New Delhi: Sugar output in India, the world’s largest consumer and second-biggest producer, will likely decline by 4% during the next marketing year starting October to 24 million tonne from an earlier forecast due to poor monsoon showers, the Indian Sugar Mills Association (Isma) said on Monday. However, sugar supplies will still exceed consumption, preventing any irrational spike in prices, which have risen by more than 15% since July on fears poor rainfall would hurt cane yield.
Isma had in June predicted sugar production of 25 million tonne for 2012-13, compared with the actual production of 26 million tonne in 2011-12, the association said in a statement.
Isma said sugar stocks at the start of the next marketing year are estimated at 6 million tonne from 5.5 million tonne in the previous year, thanks to higher production in 2011-12. The country consumes around 21.5 million to 22 million tonne of sugar a year.

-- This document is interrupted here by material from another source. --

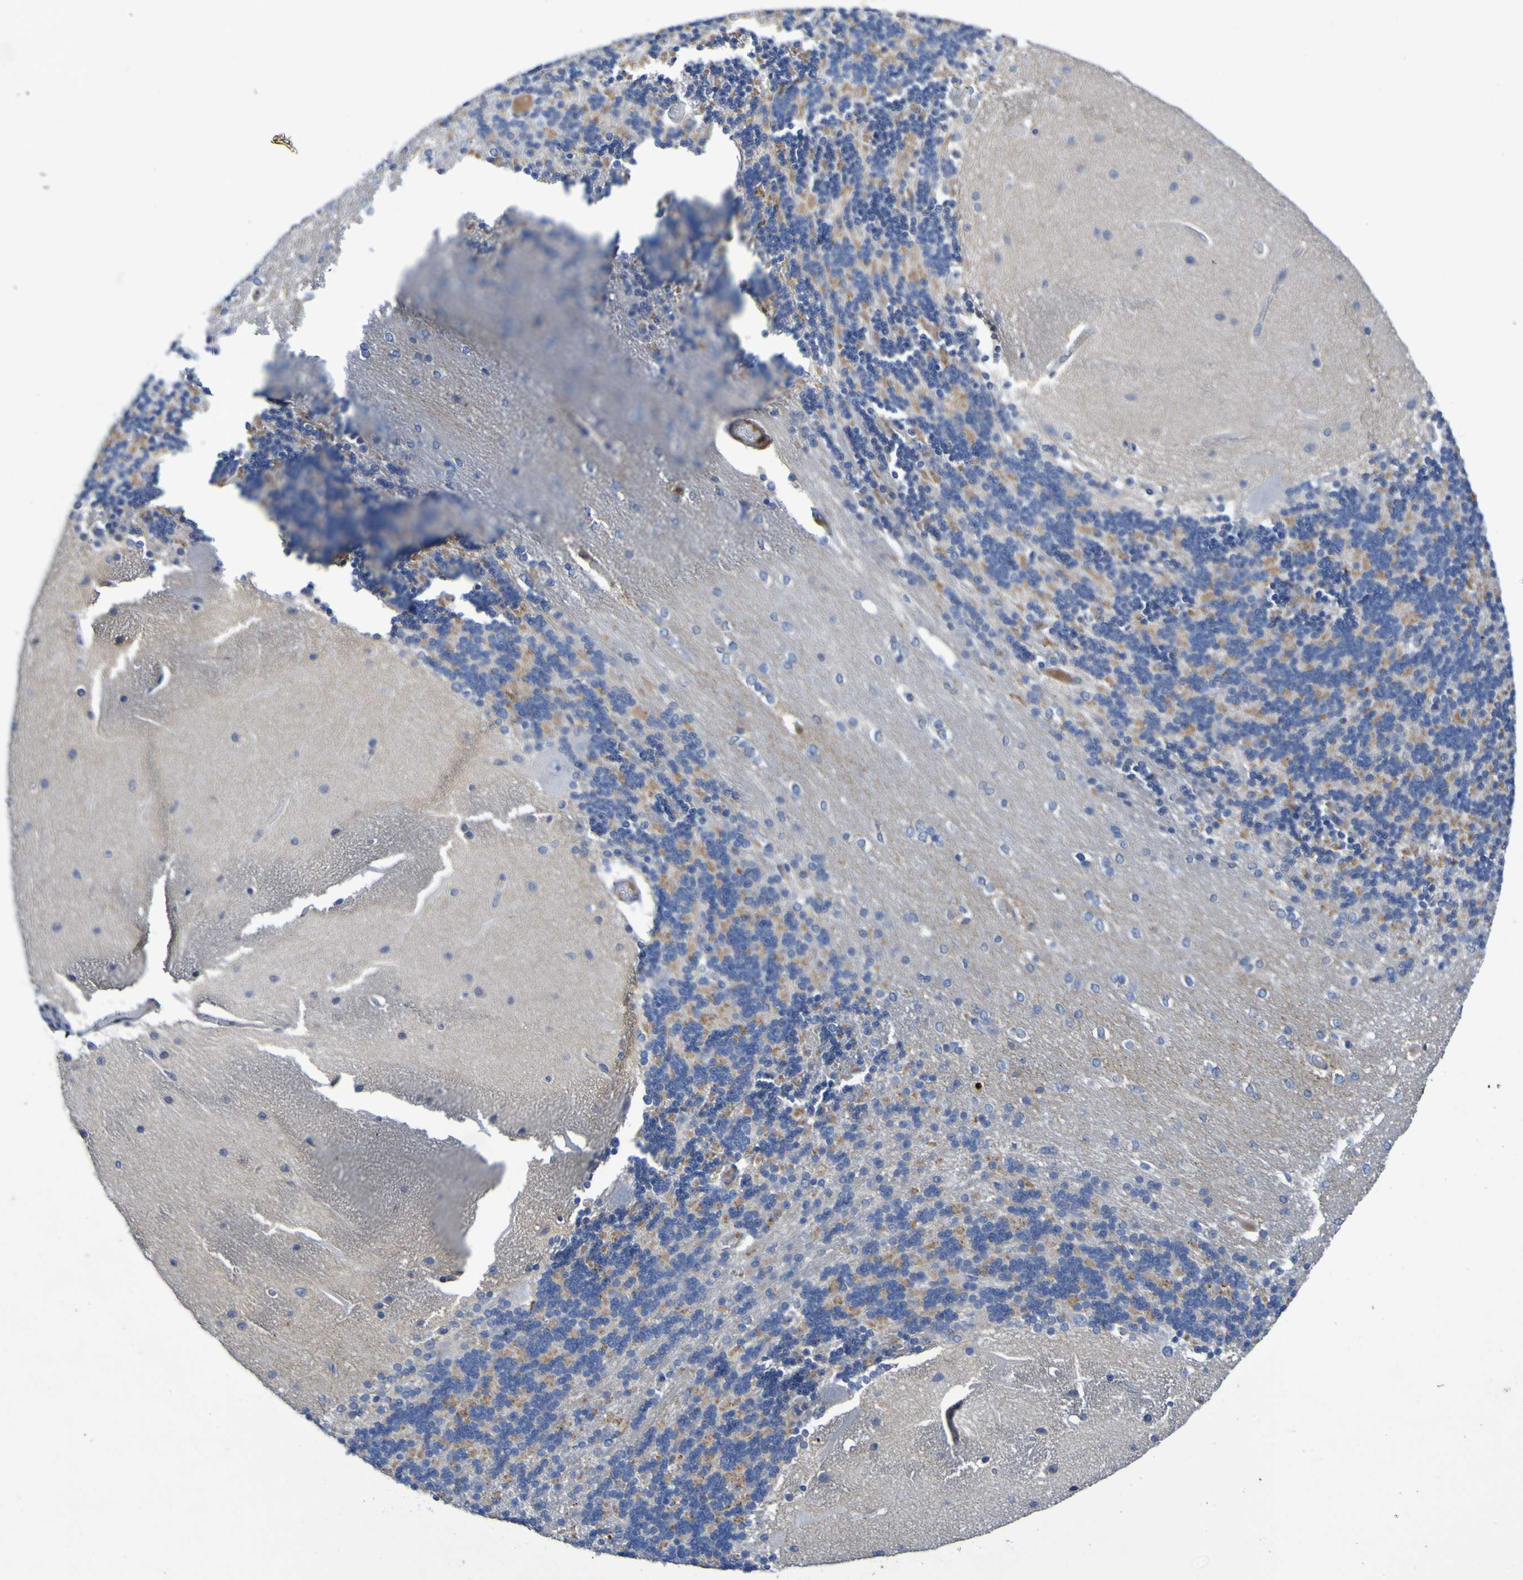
{"staining": {"intensity": "moderate", "quantity": "25%-75%", "location": "cytoplasmic/membranous"}, "tissue": "cerebellum", "cell_type": "Cells in granular layer", "image_type": "normal", "snomed": [{"axis": "morphology", "description": "Normal tissue, NOS"}, {"axis": "topography", "description": "Cerebellum"}], "caption": "An IHC image of unremarkable tissue is shown. Protein staining in brown highlights moderate cytoplasmic/membranous positivity in cerebellum within cells in granular layer. (brown staining indicates protein expression, while blue staining denotes nuclei).", "gene": "C11orf24", "patient": {"sex": "female", "age": 54}}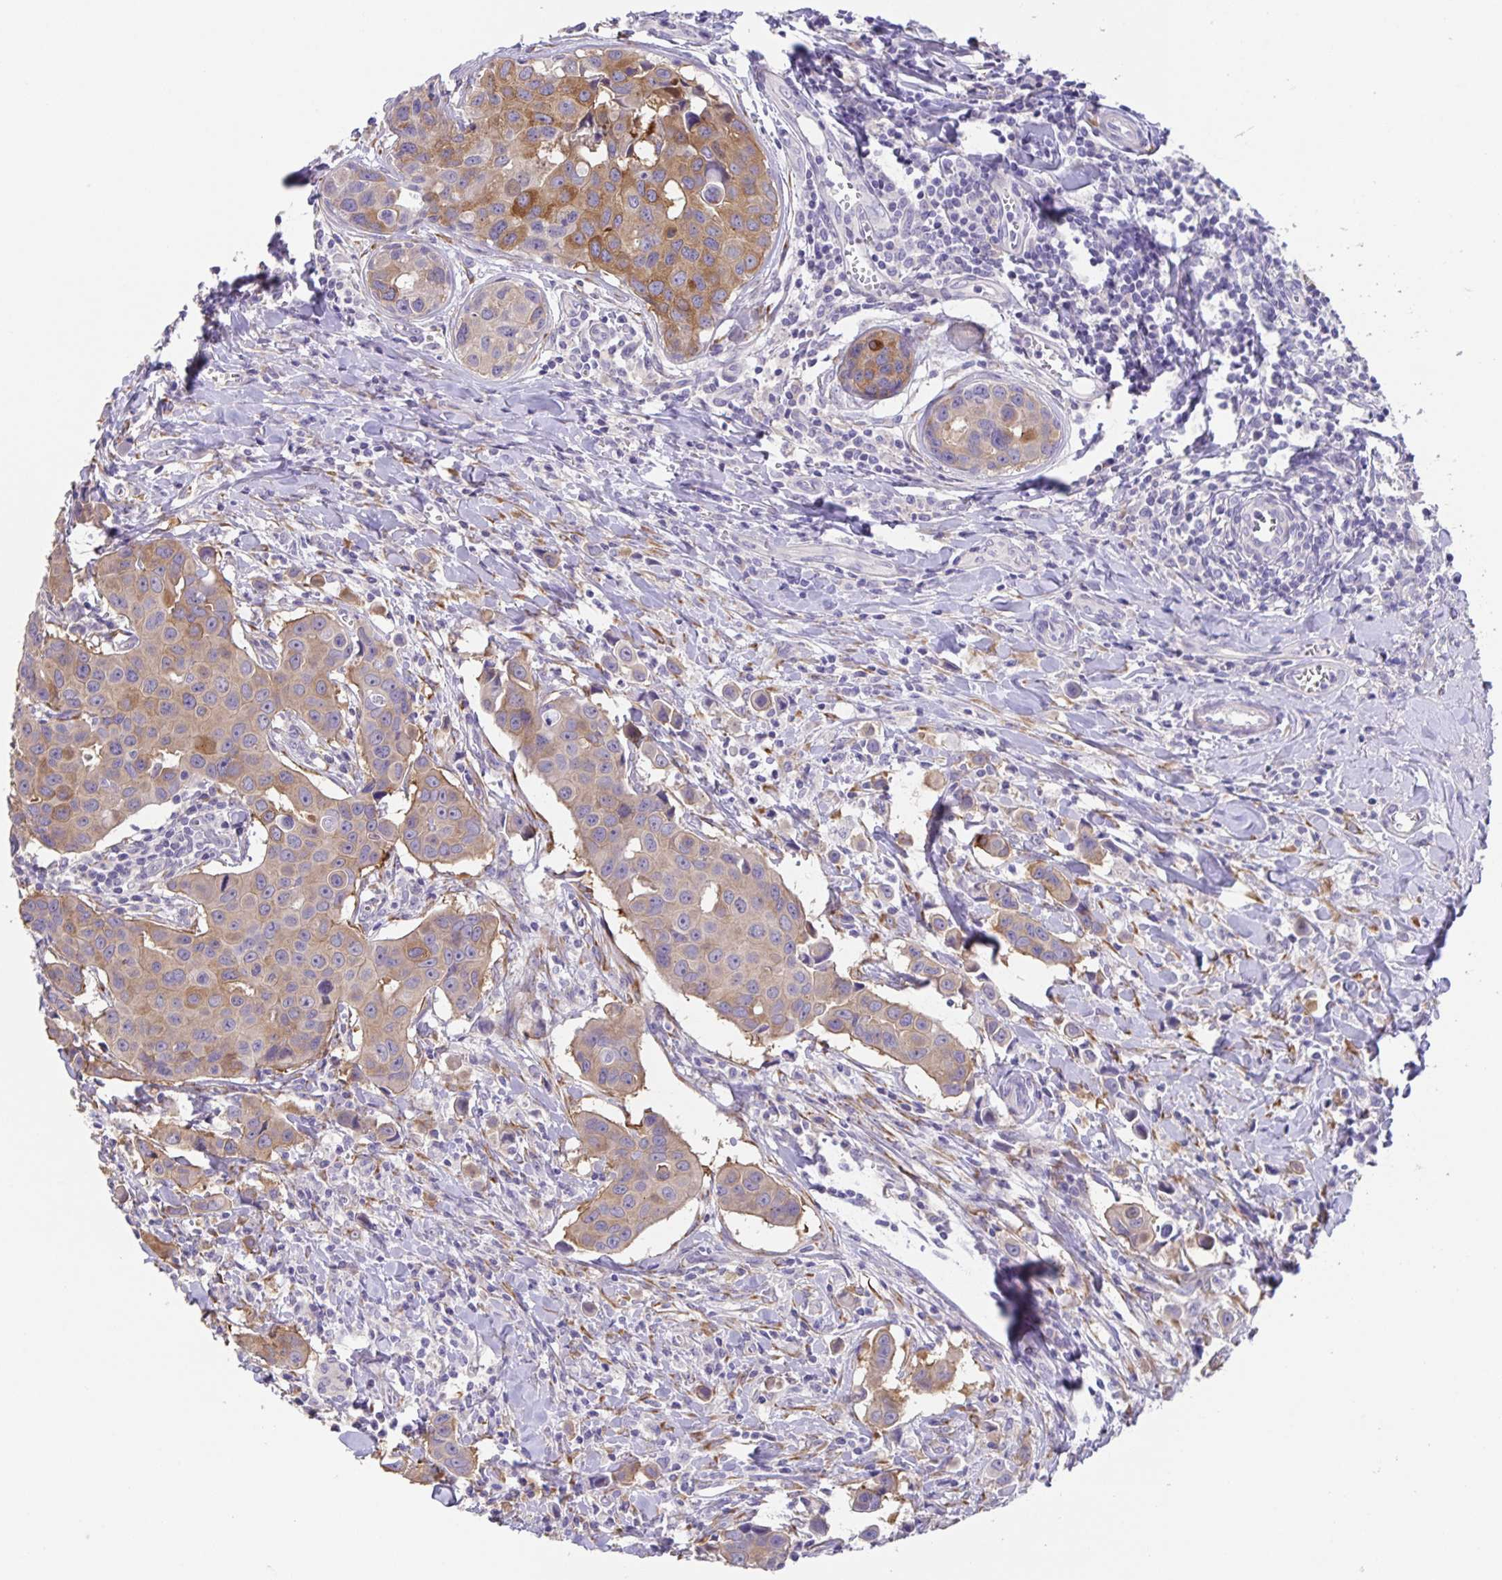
{"staining": {"intensity": "moderate", "quantity": "25%-75%", "location": "cytoplasmic/membranous"}, "tissue": "breast cancer", "cell_type": "Tumor cells", "image_type": "cancer", "snomed": [{"axis": "morphology", "description": "Duct carcinoma"}, {"axis": "topography", "description": "Breast"}], "caption": "Breast cancer (intraductal carcinoma) tissue reveals moderate cytoplasmic/membranous positivity in about 25%-75% of tumor cells", "gene": "PRR36", "patient": {"sex": "female", "age": 24}}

Production in the largest producing state of Maharashtra will likely fall by nearly 28% to 6.5 million tonne in 2012-13 on poor showers in some parts and diversion of cane for fodder, while output in Karnataka may slump 21% to three million tonnes, Isma said. However, production in Uttar Pradesh may rise by close to 13% to 7.9 million tonnes due to a 10% rise in cane planting. Analysts still believe India, which has been exporting sugar for the past two years, would be in a position to ship the sweetener in 2012-13 as well. India's sugar exports touched a four-year high of 3.15 million tonne until August 28 this year, and another 200,000 tonne of sugar are lying in ports for shipments.
“Considering surplus sugar production in the next year and a very comfortable opening balance as of October 1, there will be enough sugar to meet the domestic requirement throughout the next sugar season,” an Isma statement said.
Both Isma and National Federation Of Co-operative Sugar Factories Ltd (NFCSF) have also said the country would have enough leeway to allow exports in 2012-13 as well.
Sugar prices started creeping up since June after poor monsoon rains affected sowing and also sparked fears of a drop in yield. Prices have since moved up by around 20% in the retail market.